È destinata ad allargarsi l’inchiesta sul piccolo Domenico, il bimbo partenopeo cui è stato trapiantato un cuore giunto al Monaldi di Napoli danneggiato a causa di una serie di imperizie su cui ora la magistratura intende fare chiarezza.
Il numero degli indagati, allo stato attuale sei e tutti a Napoli, sembra destinato a crescere con il coinvolgimento anche di alcuni professionisti di Bolzano dove gli operatori del Monaldi si recarono lo scorso 23 dicembre per prelevare il cuore da trapiantare al piccolo di due anni. Operazione che non andò a buon fine viste le condizioni in cui giunse il cuoricino, letteralmente bruciato.
La svolta
Le novità di giornata arrivano dal filone investigativo dopo la doccia gelata arrivata dal team di esperti che ha sentenziato che il piccolo Domenico non potrebbe tollerare un nuovo trapianto di cuore chiudendo quindi la porta a ogni speranza di sopravvivenza.

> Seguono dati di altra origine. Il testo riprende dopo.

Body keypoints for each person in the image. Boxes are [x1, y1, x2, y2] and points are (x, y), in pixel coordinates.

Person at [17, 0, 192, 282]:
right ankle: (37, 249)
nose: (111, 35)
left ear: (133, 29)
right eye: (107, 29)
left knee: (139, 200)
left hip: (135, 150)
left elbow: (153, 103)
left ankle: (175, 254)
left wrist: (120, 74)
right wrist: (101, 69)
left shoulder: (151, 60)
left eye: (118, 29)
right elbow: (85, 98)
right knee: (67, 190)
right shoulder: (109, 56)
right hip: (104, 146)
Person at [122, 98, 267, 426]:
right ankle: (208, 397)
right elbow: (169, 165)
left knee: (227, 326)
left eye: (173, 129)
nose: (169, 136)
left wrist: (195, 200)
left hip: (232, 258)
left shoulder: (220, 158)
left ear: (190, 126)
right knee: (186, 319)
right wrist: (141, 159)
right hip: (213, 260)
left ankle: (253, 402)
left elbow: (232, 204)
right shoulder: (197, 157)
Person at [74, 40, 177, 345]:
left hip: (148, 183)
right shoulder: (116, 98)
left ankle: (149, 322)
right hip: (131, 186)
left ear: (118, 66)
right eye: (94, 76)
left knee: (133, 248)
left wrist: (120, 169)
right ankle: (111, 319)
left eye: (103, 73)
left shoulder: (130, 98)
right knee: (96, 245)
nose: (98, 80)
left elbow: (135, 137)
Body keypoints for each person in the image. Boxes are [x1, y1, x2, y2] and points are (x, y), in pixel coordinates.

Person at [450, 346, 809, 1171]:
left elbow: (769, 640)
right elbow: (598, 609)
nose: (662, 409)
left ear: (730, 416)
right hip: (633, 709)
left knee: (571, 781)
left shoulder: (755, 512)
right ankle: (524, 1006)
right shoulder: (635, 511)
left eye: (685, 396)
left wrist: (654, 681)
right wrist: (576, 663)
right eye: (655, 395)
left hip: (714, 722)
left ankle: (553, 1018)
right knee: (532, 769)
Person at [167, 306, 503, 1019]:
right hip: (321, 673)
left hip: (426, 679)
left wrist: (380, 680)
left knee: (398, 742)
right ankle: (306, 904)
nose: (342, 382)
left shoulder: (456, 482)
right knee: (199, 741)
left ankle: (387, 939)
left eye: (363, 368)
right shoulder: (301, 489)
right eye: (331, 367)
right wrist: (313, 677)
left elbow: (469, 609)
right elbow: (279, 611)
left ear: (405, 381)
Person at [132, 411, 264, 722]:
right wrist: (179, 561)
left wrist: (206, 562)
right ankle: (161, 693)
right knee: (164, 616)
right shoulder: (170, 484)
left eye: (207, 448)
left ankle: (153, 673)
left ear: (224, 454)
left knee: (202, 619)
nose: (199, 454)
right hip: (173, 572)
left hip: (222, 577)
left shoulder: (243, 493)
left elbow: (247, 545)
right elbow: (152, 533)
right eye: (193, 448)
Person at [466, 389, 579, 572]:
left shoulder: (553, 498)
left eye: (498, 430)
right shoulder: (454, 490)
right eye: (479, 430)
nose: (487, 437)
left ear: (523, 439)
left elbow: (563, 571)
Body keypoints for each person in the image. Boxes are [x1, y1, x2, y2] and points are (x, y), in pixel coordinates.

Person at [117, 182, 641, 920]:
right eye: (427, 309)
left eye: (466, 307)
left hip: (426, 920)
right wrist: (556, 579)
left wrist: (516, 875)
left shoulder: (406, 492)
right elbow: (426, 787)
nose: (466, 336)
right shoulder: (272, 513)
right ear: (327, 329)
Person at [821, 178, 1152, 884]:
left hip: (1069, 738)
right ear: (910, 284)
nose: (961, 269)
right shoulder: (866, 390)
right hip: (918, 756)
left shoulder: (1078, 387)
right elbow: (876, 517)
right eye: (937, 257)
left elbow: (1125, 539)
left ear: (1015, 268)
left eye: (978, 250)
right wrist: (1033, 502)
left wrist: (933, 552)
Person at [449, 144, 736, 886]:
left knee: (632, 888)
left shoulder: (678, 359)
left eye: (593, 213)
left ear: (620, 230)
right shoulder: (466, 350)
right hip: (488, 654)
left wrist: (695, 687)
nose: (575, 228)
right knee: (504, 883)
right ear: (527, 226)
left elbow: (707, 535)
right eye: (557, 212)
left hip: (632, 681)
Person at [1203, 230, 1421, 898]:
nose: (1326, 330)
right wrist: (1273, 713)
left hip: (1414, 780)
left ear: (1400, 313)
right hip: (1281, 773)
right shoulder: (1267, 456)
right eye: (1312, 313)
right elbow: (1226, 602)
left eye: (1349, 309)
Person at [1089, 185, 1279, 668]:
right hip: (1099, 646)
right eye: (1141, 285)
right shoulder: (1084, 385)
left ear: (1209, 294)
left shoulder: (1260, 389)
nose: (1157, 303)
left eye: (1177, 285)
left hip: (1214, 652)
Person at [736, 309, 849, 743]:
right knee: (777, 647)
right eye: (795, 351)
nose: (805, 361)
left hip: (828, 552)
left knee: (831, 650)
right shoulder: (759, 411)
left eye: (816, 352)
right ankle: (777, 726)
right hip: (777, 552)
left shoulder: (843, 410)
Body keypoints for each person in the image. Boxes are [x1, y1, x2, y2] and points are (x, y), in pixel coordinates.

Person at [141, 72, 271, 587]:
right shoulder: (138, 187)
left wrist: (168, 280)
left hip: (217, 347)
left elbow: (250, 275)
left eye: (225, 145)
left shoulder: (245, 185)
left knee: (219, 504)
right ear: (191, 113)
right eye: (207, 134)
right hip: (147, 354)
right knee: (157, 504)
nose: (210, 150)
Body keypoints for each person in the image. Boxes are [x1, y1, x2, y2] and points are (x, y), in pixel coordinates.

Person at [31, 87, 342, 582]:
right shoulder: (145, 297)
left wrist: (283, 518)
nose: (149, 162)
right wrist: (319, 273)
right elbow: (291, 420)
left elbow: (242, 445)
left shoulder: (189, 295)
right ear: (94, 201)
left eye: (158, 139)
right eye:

Sul fronte giudiziario l’attesa è per quando arriveranno gli atti dell’inchiesta aperta a Bolzano in cui si ipotizza la responsabilità colposa per morte o lesioni personali in ambito sanitario, al momento contro ignoti. Ecco perché l’elenco degli indagati potrebbe vedere l’iscrizione anche di alcuni operatori altoaltesini.
L’attenzione – come emerso sin dalle prime battute di questa brutta storia – si concentra sulla fornitura di ghiaccio. Secondo quanto emerso finora dall’inchiesta interna del Monaldi, a Bolzano il contenitore destinato al trasporto del cuore espiantato sarebbe stato riempito con del ghiaccio secco invece che con quello tradizionale che si utilizza in queste circostanze, causando il congelamento e il danneggiamento dell’organo. «All’apertura del contenitore termico risultava impossibile estrarre il secchiello contenente il cuore, completamente inglobato in un blocco di ghiaccio» si certifica nell’audit dell’azienda ospedaliera Monaldi. Dai verbali dell’indagine interna compiuta si evince che «nonostante il forte sospetto di un grave danno da congelamento dell’organo, in assenza di alternative – visto che il cuore malato del piccolo era stato già espiantato – si decideva di procedere ugualmente».
I dubbi e l’affetto
Tra i nodi da sciogliere anche le ragioni per cui il cuore del piccolo è stato espiantato prima di controllare le condizioni del nuovo organo arrivato da Bolzano. Su questo punto non convergono le testimonianze rese dai medici in sala operatoria nell’audit del Monaldi. E ieri sera oltre un centinaio di persone si sono date appuntamento in piazza a Nola per una fiaccolata: in strada palloncini a forma di cuore, fiaccole e uno striscione con la scritta «Per il nostro guerriero».